I won a JSK Fellowship, and spent the 2015-16 academic year hanging at Stanford, pursuing my own research and learning from an amazing group of journalists from all over the world.
It was a heady, weird time to be in the Bay Area, where I split time between applied machine learning and ocean/oil/remote sensing classes. I worked in Palo Alto right after the Dotcom Crash in 2001, and a few things had changed. I watched in bafflement one day as a self-driving car got stuck doing a U-turn through a busy bike lane, and a human driver had to take over. A robotic mall security guard knocked a kid over. In computer vision and computational linguistics classes, the state of the art was being reset, annually, by deep learning techniques that longtime professors in the field had never heard of. Hearing a fifty-something professor explain why he'd given up on the techniques that had made him a leader in the field for decades in favor of using neural networks was bracing.

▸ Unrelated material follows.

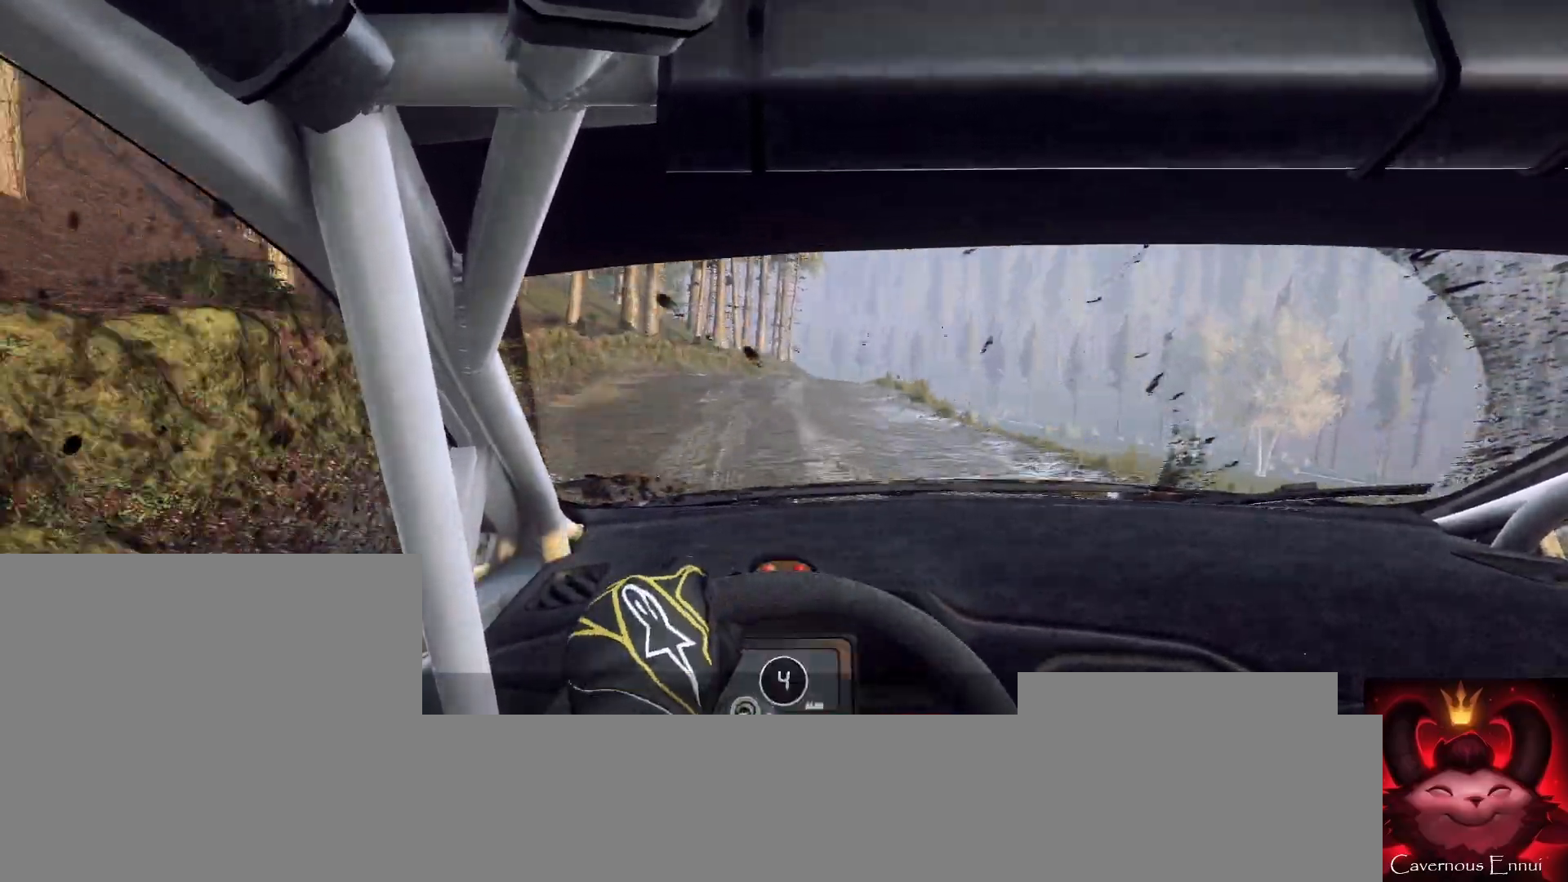
{"buttons": [], "left_stick": "center", "right_stick": "up", "events": [[67, "right_stick", "up"], [233, "right_stick", "center"], [300, "left_stick", "right"], [467, "left_stick", "center"], [467, "right_stick", "up"]]}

A major focus of my research as a JSK Fellow revolved around how to extract structured data from scanned-in paper documents. As a reporter, I'd written dozens of one-off document readers for increasingly complex text-based PDFs. At Sunlight, I was the first to extract the Senate's payroll as structured data from thousand page pdfs of the "Report of the Secretary of the Senate".
I got interested in applying similar logic to scanned in documents. The original project repo was called "What Word Where" which summed up the project's approach to creating it's own flavor of "word vectors": a word, plus it's quantized bounding box, so that documents could be indexed not only by words, but by geographic attributes. Storing a large scale corpus in this manner means that documents can be selected by geographic queries on their component words.
My work focused on documents that represent forms, invoices and contracts that have a fairly consistent, repetitive structure. Much of what I worked on is still available on github; I'm currently using a similar approach but different, less tightly coupled, tooling for extractions. I'm a big fan of pdfplumber too.